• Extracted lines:
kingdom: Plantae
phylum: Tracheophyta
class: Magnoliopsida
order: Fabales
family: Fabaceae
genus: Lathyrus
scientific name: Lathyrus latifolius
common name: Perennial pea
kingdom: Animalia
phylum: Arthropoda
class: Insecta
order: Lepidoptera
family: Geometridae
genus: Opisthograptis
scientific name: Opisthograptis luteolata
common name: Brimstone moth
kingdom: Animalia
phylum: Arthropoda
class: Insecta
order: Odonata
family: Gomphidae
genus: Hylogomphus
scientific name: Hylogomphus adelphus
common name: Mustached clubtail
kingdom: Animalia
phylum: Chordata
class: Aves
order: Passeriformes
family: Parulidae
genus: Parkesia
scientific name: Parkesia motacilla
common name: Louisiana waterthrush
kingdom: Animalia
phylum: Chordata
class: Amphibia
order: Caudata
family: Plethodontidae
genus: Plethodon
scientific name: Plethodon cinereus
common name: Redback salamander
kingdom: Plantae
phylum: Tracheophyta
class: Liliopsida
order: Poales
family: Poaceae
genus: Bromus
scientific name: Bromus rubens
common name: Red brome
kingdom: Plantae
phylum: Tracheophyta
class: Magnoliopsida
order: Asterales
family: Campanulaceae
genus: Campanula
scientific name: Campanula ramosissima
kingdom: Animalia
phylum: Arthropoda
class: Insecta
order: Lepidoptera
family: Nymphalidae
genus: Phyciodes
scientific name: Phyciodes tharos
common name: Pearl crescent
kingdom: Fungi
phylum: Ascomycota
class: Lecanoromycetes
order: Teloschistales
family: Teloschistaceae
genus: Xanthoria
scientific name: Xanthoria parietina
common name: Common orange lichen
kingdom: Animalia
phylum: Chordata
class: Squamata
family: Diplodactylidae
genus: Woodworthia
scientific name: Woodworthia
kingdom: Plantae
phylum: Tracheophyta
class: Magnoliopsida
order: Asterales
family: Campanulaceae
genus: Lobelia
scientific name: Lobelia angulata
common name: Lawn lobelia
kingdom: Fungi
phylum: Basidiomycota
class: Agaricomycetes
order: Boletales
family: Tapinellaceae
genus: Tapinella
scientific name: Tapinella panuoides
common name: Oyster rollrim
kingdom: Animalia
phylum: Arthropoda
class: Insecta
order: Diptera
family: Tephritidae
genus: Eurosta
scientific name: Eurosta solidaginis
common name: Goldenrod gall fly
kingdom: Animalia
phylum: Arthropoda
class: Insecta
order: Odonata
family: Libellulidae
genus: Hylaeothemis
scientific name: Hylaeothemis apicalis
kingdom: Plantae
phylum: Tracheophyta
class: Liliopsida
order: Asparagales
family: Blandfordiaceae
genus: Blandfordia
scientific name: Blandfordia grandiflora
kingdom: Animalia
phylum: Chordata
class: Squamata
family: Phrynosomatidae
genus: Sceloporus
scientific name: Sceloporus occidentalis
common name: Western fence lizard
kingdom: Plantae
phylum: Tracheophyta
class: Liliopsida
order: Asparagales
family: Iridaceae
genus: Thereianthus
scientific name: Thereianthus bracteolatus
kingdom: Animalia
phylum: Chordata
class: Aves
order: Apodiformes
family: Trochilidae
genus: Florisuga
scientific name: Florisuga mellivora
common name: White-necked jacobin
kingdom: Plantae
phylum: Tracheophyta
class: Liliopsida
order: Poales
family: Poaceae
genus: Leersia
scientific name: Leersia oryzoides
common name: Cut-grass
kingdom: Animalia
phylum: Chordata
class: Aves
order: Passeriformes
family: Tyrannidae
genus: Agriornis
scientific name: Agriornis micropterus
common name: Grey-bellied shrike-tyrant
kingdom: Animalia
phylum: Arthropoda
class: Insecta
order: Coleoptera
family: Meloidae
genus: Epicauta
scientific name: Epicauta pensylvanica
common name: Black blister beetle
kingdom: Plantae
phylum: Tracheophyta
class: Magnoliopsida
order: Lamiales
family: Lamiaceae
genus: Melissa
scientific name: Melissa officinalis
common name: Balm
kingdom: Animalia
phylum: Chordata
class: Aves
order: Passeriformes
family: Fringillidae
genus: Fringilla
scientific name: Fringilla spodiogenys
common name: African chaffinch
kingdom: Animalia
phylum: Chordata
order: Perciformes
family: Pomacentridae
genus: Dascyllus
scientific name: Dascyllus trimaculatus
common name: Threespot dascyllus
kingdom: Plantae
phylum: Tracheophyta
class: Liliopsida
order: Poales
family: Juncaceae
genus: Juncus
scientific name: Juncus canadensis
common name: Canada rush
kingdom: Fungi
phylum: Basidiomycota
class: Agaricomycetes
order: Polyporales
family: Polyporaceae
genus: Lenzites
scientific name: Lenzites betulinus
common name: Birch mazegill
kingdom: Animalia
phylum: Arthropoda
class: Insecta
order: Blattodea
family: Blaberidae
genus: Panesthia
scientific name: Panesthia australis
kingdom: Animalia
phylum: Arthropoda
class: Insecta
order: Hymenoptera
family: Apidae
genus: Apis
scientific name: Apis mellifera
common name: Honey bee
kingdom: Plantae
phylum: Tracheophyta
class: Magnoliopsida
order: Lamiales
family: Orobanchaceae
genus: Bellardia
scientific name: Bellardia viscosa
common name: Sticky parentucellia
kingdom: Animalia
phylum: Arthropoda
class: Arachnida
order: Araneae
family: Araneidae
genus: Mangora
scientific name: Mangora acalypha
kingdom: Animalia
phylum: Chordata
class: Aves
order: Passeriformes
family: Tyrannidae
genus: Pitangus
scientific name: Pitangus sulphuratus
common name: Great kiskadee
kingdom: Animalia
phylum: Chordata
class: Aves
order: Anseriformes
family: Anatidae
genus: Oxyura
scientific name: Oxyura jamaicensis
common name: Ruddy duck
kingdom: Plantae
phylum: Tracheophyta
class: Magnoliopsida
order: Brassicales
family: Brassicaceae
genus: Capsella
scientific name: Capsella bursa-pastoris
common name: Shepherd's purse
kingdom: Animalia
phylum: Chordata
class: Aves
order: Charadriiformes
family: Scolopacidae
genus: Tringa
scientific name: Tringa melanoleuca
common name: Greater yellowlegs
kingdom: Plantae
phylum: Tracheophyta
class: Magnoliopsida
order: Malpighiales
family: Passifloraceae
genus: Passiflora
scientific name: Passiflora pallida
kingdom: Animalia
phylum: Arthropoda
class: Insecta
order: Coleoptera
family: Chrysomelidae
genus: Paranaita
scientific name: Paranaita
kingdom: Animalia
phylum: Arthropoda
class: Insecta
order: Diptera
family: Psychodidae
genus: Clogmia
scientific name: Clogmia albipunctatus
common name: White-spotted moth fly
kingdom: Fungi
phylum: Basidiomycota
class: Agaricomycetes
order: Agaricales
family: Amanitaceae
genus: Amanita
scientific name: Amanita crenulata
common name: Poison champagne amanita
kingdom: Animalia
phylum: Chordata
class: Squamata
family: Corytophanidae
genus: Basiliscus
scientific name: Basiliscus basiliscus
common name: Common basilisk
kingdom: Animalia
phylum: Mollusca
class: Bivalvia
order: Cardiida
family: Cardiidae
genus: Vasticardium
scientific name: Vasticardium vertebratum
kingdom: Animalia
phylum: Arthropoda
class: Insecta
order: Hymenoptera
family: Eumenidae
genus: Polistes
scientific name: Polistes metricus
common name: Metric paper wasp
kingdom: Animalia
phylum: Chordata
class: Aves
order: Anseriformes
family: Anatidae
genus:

• What you will do:
Can you copy, word for word, every line from the one containing "order: Agaricales" through the final line?

• Exercise output:
order: Agaricales
family: Amanitaceae
genus: Amanita
scientific name: Amanita crenulata
common name: Poison champagne amanita
kingdom: Animalia
phylum: Chordata
class: Squamata
family: Corytophanidae
genus: Basiliscus
scientific name: Basiliscus basiliscus
common name: Common basilisk
kingdom: Animalia
phylum: Mollusca
class: Bivalvia
order: Cardiida
family: Cardiidae
genus: Vasticardium
scientific name: Vasticardium vertebratum
kingdom: Animalia
phylum: Arthropoda
class: Insecta
order: Hymenoptera
family: Eumenidae
genus: Polistes
scientific name: Polistes metricus
common name: Metric paper wasp
kingdom: Animalia
phylum: Chordata
class: Aves
order: Anseriformes
family: Anatidae
genus:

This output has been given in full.